EXERCISE PROMPT — In the rows below, count the lines that contain the string "dist", with matching case. Reply with the number only.
** Start MATERIAL **
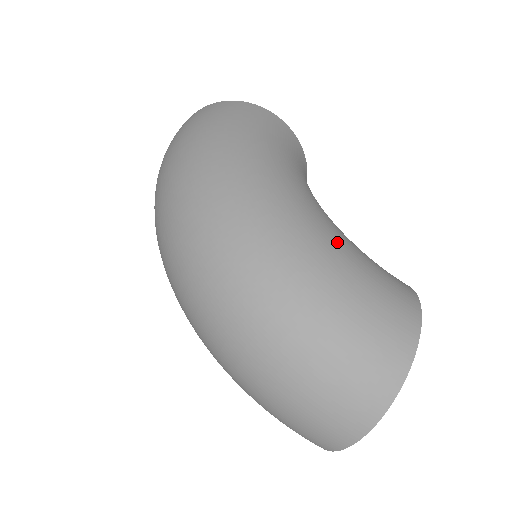
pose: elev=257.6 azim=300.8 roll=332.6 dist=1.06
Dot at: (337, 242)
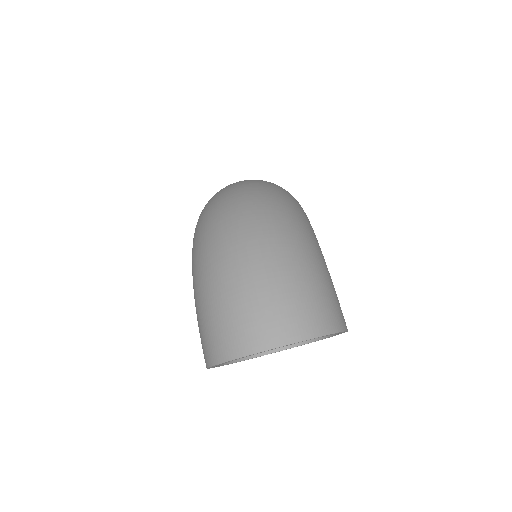
Dot at: occluded
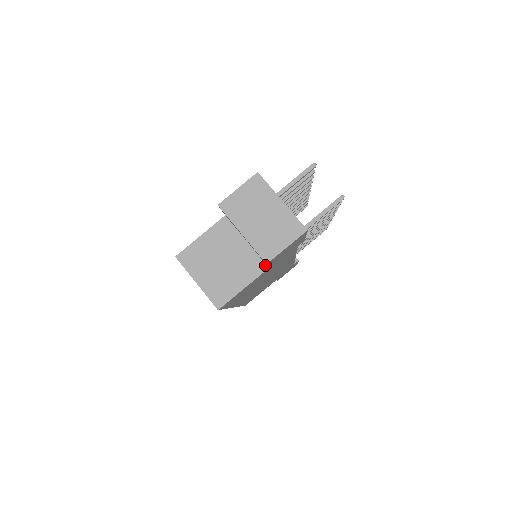
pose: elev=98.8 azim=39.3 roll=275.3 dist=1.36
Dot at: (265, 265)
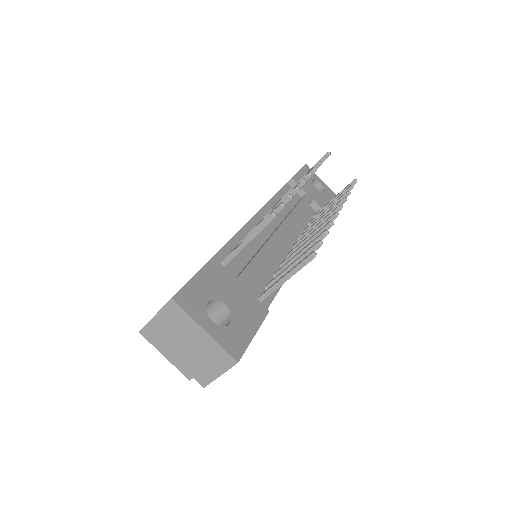
Dot at: occluded
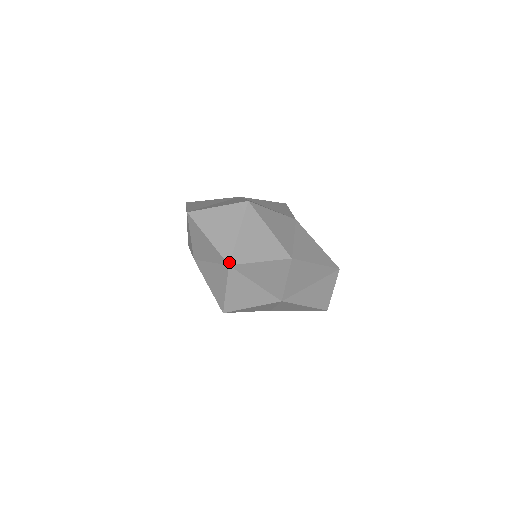
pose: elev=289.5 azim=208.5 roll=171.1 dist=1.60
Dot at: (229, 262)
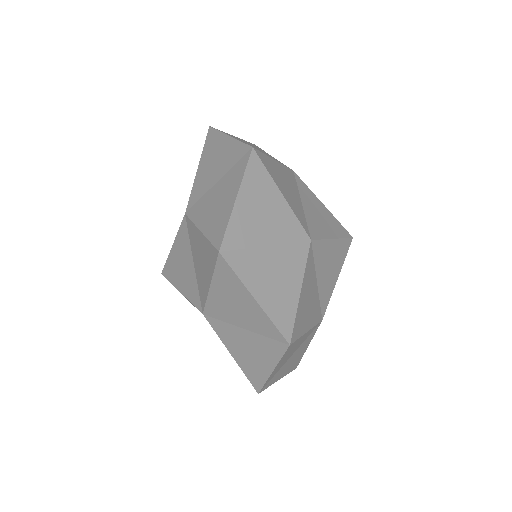
Dot at: (188, 210)
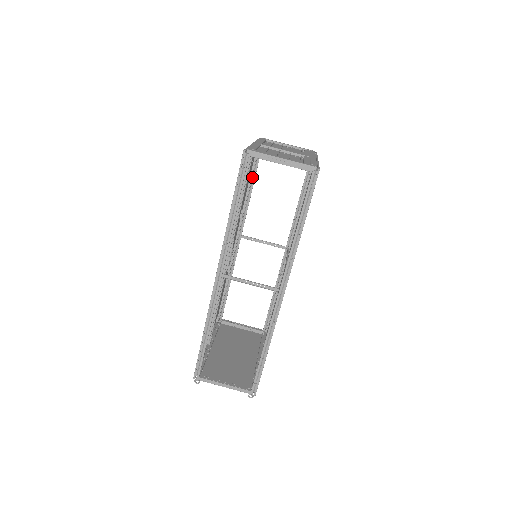
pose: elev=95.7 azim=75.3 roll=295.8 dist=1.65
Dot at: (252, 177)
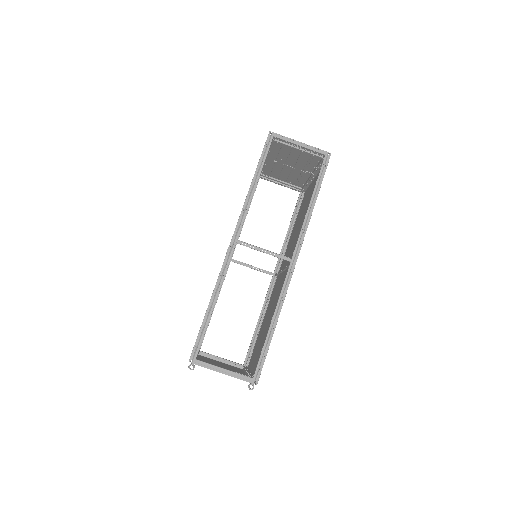
Dot at: occluded
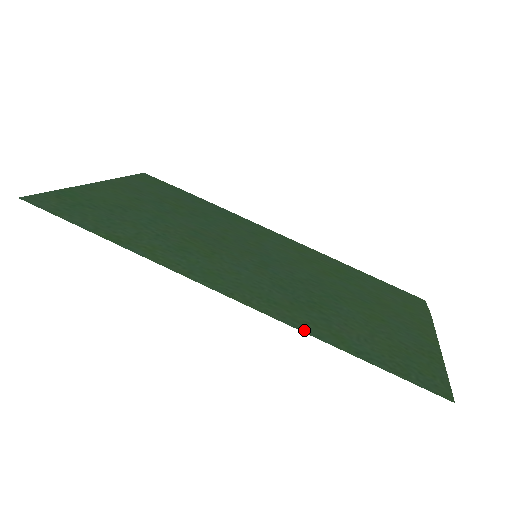
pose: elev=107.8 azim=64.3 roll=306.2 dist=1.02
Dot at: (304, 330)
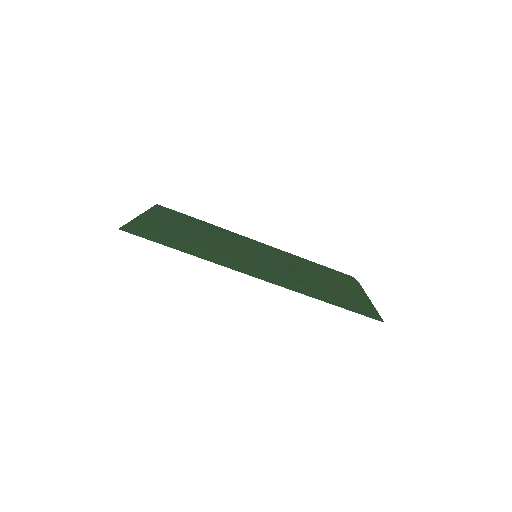
Dot at: (303, 293)
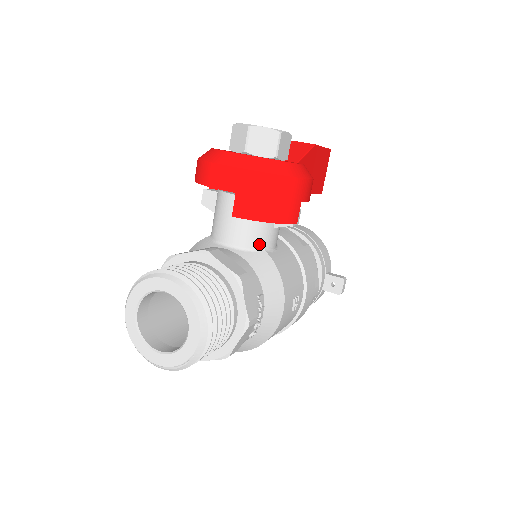
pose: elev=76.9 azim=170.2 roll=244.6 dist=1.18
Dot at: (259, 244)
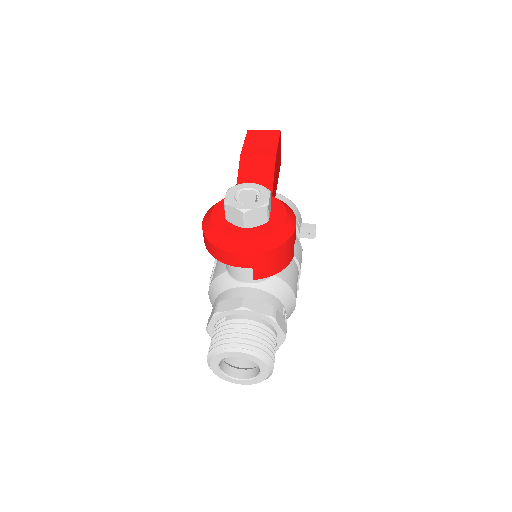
** End MATERIAL **
WORKED SOLUTION — 6